The vulnerability manifests when using target-directory forms of the ln command (e.g., ln SOURCE... DIRECTORY). When the source path contains bytes that are not valid UTF-8, the utility fails to stat the file and exits with a non-zero return code, breaking automated workflows that depend on consistent behavior with GNU coreutils. For technical details, see the GitHub Pull Request #11403.

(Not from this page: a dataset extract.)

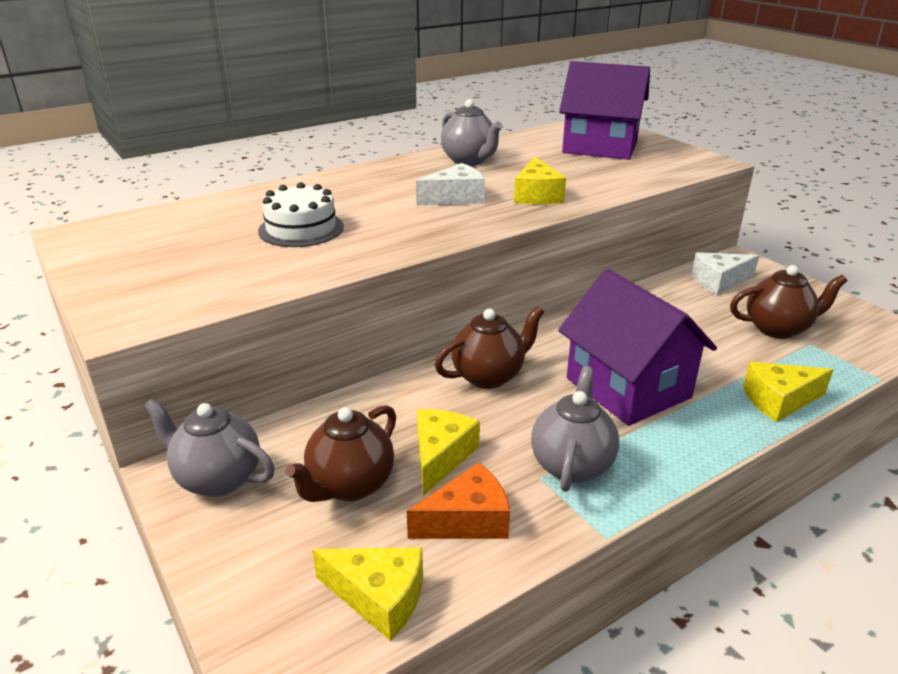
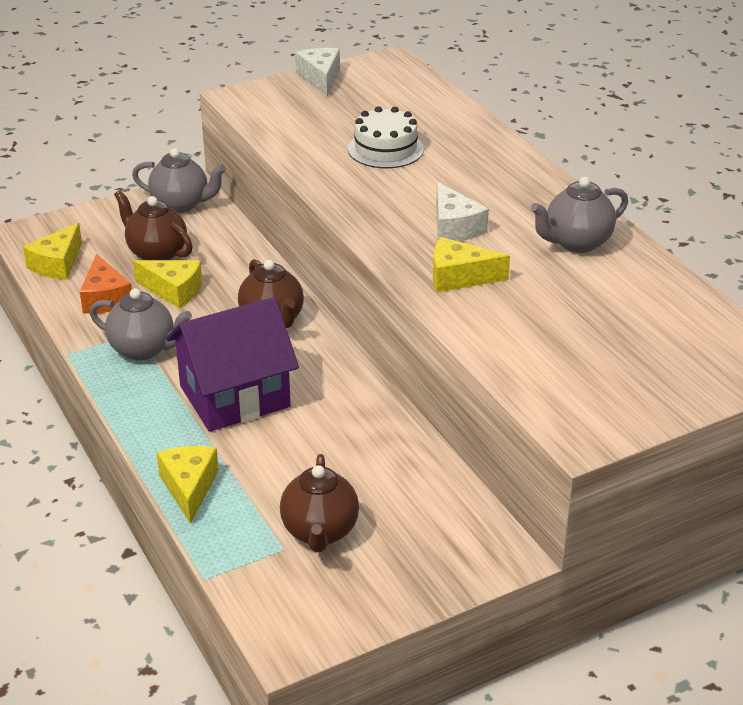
camera: 95 degrees right, 5 degrees up
grey teapot [144,398,275,497] -> grey teapot turned 75 degrees clockwise [132,148,226,213]
purple house [559,61,650,160] -> none
white cheese [692,252,759,295] -> white cheese moved to [295,48,340,97]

Detection Methods for CVE-2026-35373

Indicators of Compromise

• Non-zero exit codes from ln commands in automated scripts or cron jobs
• Error messages indicating failure to stat files with unusual or binary-like filenames
• Backup or synchronization scripts failing unexpectedly on specific files

Detection Strategies

• Monitor system logs for repeated ln utility failures with stat errors
• Audit automated scripts that use uutils coreutils ln for unexpected exit codes
• Test ln functionality against files with known non-UTF-8 byte sequences in their names

Monitoring Recommendations

• Implement monitoring for exit codes in critical scripts that depend on ln functionality
• Set up alerts for repeated failures in backup or file management automation
• Review cron job logs for patterns of ln command failures

How to Mitigate CVE-2026-35373

Immediate Actions Required

• Identify systems running uutils coreutils and assess dependency on ln with non-UTF-8 filenames
• Consider temporarily switching to GNU coreutils for affected operations until the patch is applied
• Test critical automated scripts against the fixed version before deployment

Patch Information

A fix has been developed and is available in Pull Request #11403 on the uutils coreutils GitHub repository. Users should update to the version containing this fix when it becomes available in a release.

Workarounds

• Use GNU coreutils ln instead of uutils coreutils for operations involving non-UTF-8 filenames
• Rename files to use UTF-8 compatible names before processing with uutils ln
• Implement wrapper scripts that detect non-UTF-8 filenames and handle them appropriately

To temporarily use GNU ln instead of uutils ln for affected operations, you can create an alias or modify your PATH to prioritize GNU coreutils. Consult the GitHub Pull Request for details on the permanent fix.